> **ABOUT THIS TASK**:
Word for word, restate the listing; omit the pictures.

> **PROVIDED MATERIAL**:
-- -- --

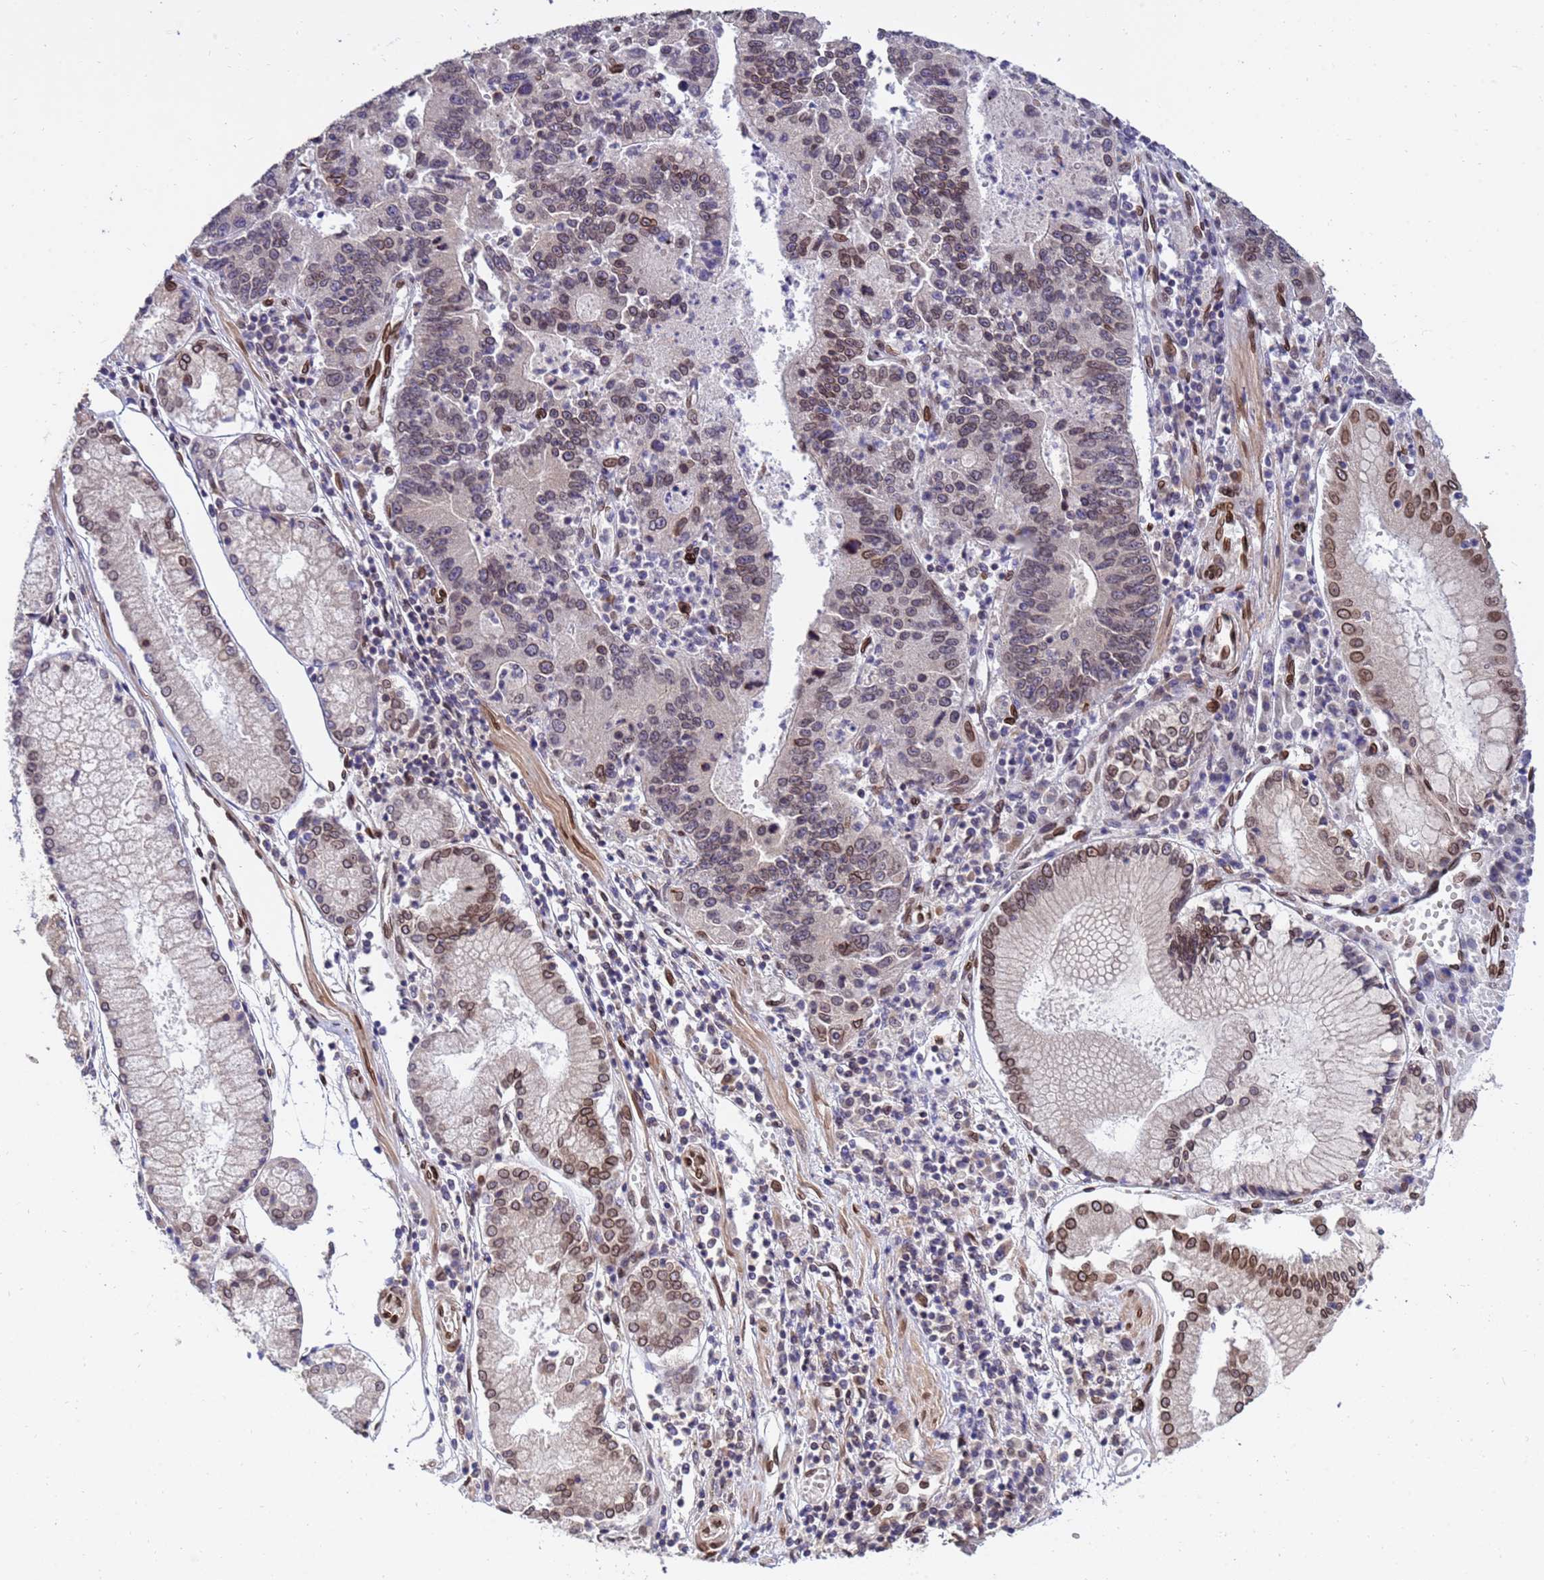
{"staining": {"intensity": "moderate", "quantity": "25%-75%", "location": "cytoplasmic/membranous,nuclear"}, "tissue": "stomach cancer", "cell_type": "Tumor cells", "image_type": "cancer", "snomed": [{"axis": "morphology", "description": "Adenocarcinoma, NOS"}, {"axis": "topography", "description": "Stomach"}], "caption": "Human adenocarcinoma (stomach) stained with a protein marker shows moderate staining in tumor cells.", "gene": "GPR135", "patient": {"sex": "male", "age": 59}}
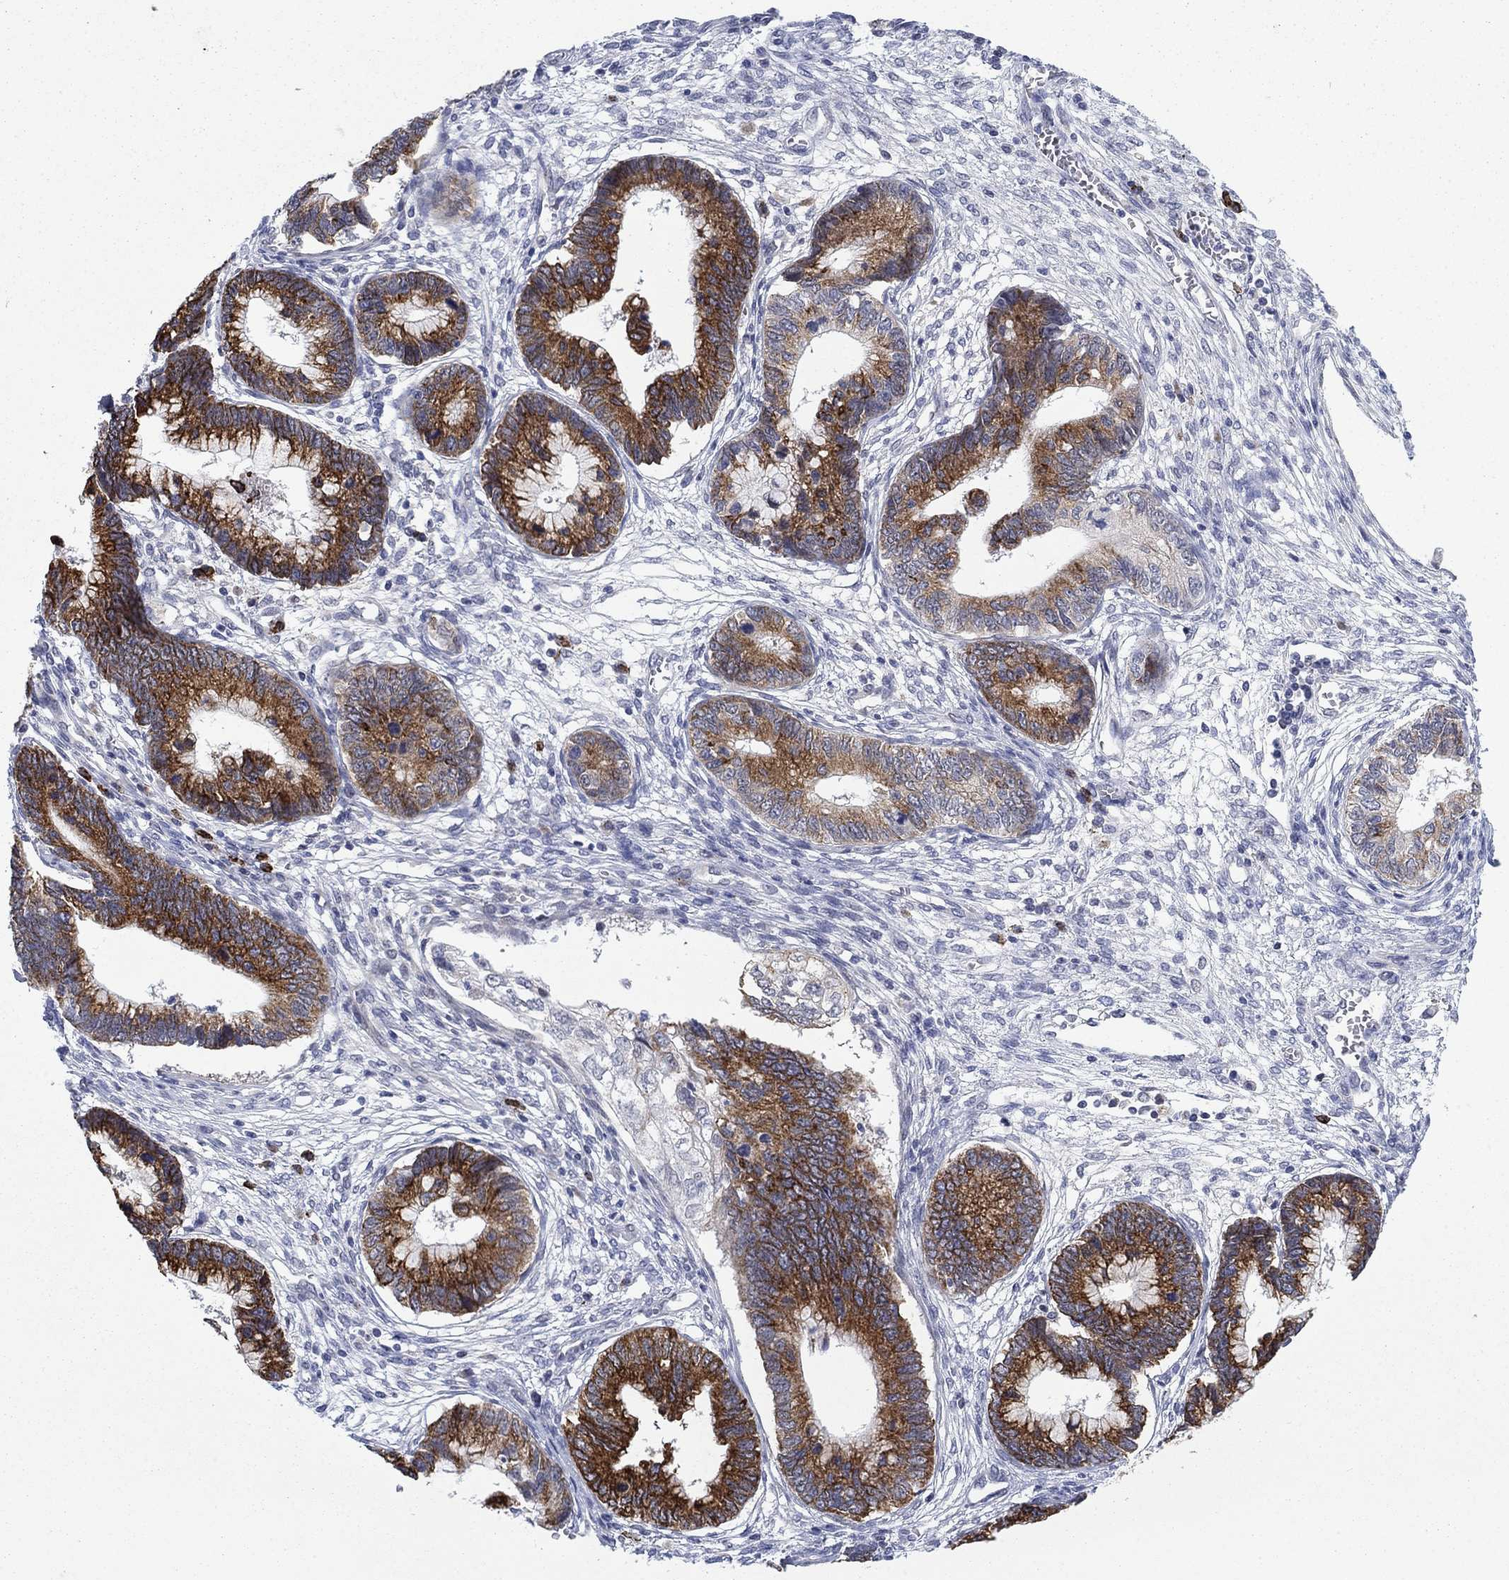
{"staining": {"intensity": "strong", "quantity": "25%-75%", "location": "cytoplasmic/membranous"}, "tissue": "cervical cancer", "cell_type": "Tumor cells", "image_type": "cancer", "snomed": [{"axis": "morphology", "description": "Adenocarcinoma, NOS"}, {"axis": "topography", "description": "Cervix"}], "caption": "Human cervical cancer (adenocarcinoma) stained with a protein marker reveals strong staining in tumor cells.", "gene": "SDC1", "patient": {"sex": "female", "age": 44}}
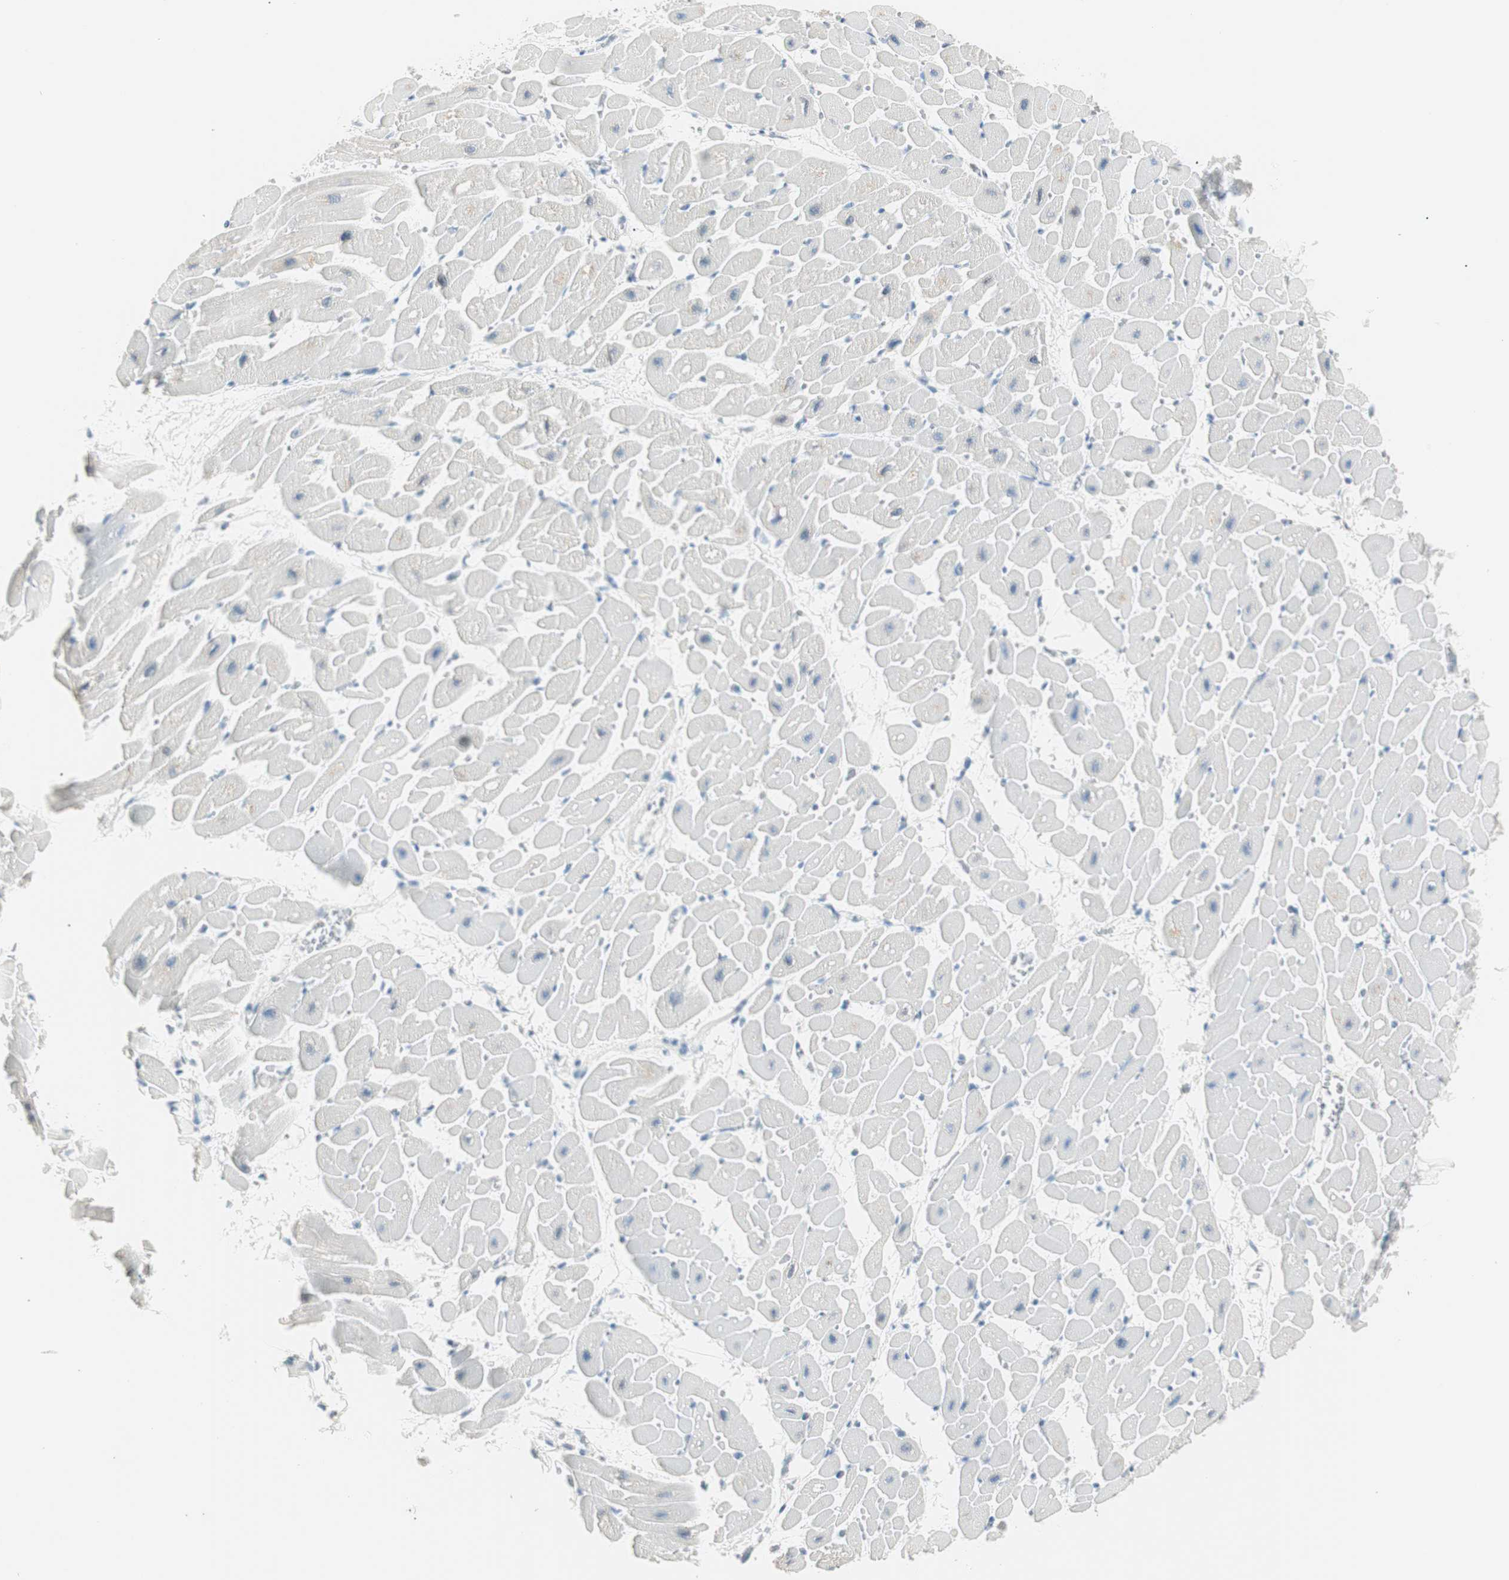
{"staining": {"intensity": "negative", "quantity": "none", "location": "none"}, "tissue": "heart muscle", "cell_type": "Cardiomyocytes", "image_type": "normal", "snomed": [{"axis": "morphology", "description": "Normal tissue, NOS"}, {"axis": "topography", "description": "Heart"}], "caption": "Immunohistochemical staining of benign heart muscle demonstrates no significant staining in cardiomyocytes.", "gene": "HOXB13", "patient": {"sex": "male", "age": 45}}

-- -- --

> **OUTPUT FOR THIS TASK**:
{"staining": {"intensity": "moderate", "quantity": "25%-75%", "location": "cytoplasmic/membranous,nuclear"}, "tissue": "stomach cancer", "cell_type": "Tumor cells", "image_type": "cancer", "snomed": [{"axis": "morphology", "description": "Adenocarcinoma, NOS"}, {"axis": "topography", "description": "Stomach"}], "caption": "Human adenocarcinoma (stomach) stained with a protein marker shows moderate staining in tumor cells.", "gene": "GPR135", "patient": {"sex": "male", "age": 59}}
{"staining": {"intensity": "strong", "quantity": "25%-75%", "location": "cytoplasmic/membranous"}, "tissue": "cervical cancer", "cell_type": "Tumor cells", "image_type": "cancer", "snomed": [{"axis": "morphology", "description": "Adenocarcinoma, NOS"}, {"axis": "topography", "description": "Cervix"}], "caption": "Human cervical cancer (adenocarcinoma) stained with a protein marker reveals strong staining in tumor cells.", "gene": "SDC1", "patient": {"sex": "female", "age": 44}}
{"staining": {"intensity": "negative", "quantity": "none", "location": "none"}, "tissue": "heart muscle", "cell_type": "Cardiomyocytes", "image_type": "normal", "snomed": [{"axis": "morphology", "description": "Normal tissue, NOS"}, {"axis": "topography", "description": "Heart"}], "caption": "Immunohistochemical staining of benign heart muscle demonstrates no significant staining in cardiomyocytes.", "gene": "HOXB13", "patient": {"sex": "male", "age": 45}}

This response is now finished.